Korea is imitating the west and building shopping centers. Kangnung (Gangneung) is a bit more
traditional than some of the larger cities, however. Yes, it has outlying shopping areas (some
built on land that was supposed to remain farms forever - three guesses how that happened).
But it still has a downtown with some department stores and plenty of specialty shops,
street vendors, and market stalls. We love it. Whatever you're looking for, you'll probably
find it in the traditional markets, from baskets of dried anchovies, squid, fresh fish (as
above), and blocks of tofu to appliances, household goods, and even plumbing fixtures.|
But change is just over the horizon. The traditional markets like this one are on a long, slow decline. Their customers are usually older - younger Koreans prefer the one-stop convenience of the supermarkets.

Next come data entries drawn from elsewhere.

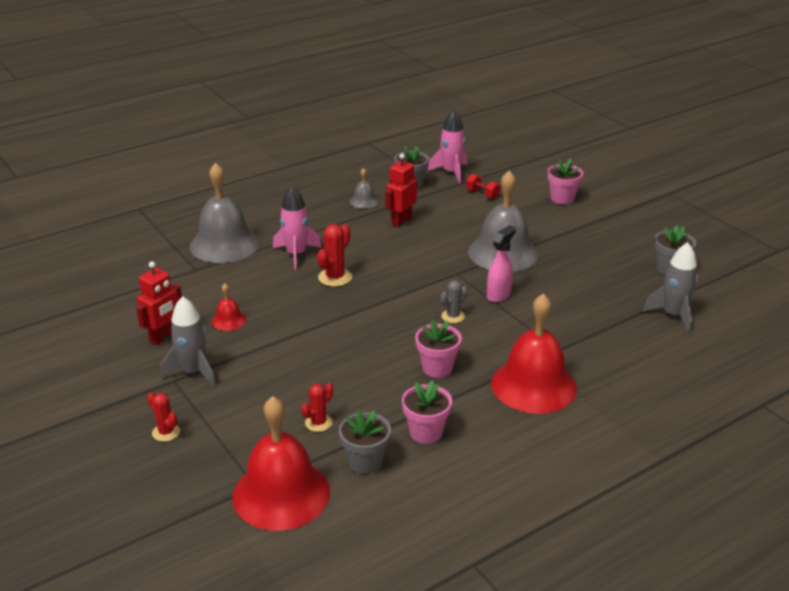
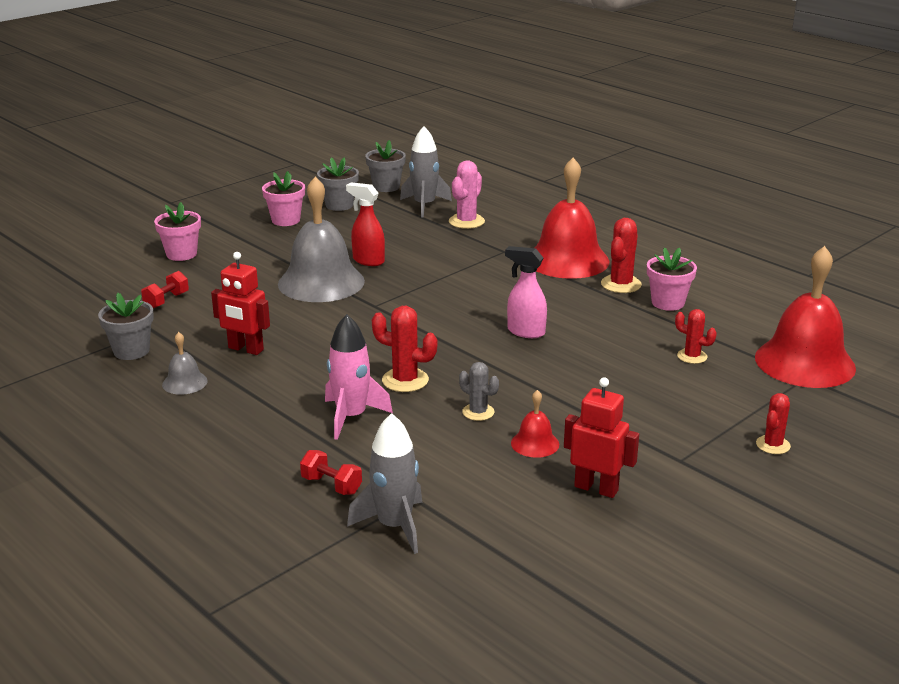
camera: 100 degrees left, 5 degrees down
grey rocket [160,296,216,387] -> grey rocket moved to [347,413,422,554]
grey bell [190,163,260,263] -> red dumbbell [300,450,362,495]
grey flower pot [339,410,391,474] -> grey flower pot moved to [365,140,406,192]
pink flower pot [415,320,462,378] -> pink flower pot moved to [262,171,305,226]
pink rocket [428,110,467,184] -> none
grey cactus [440,280,468,323] -> grey cactus moved to [459,362,499,421]
pink spray bottle [487,225,516,302] -> pink spray bottle moved to [505,246,547,338]
none -> red spray bottle [346,182,385,266]
none -> pink cactus [449,161,485,229]
none -> red cactus [601,218,642,293]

When Margaret was teaching in 2000, some of the places our friends called "supermarkets" were closer to the size of a large American 7-11. Today, Korea's E-Mart is as big and comprehensive as many joints in the midwestern US, though it's big vertically (over multiple storeys) as much as it is horizontally, maybe more so.
But back now to the central market, where most of the vendors are halmoni -- old women. Their kids are making their livings in office buildings now, so who will replace them when they retire and die? We may go back to Korea in another ten or fifteen years, and find most of the old markets gone.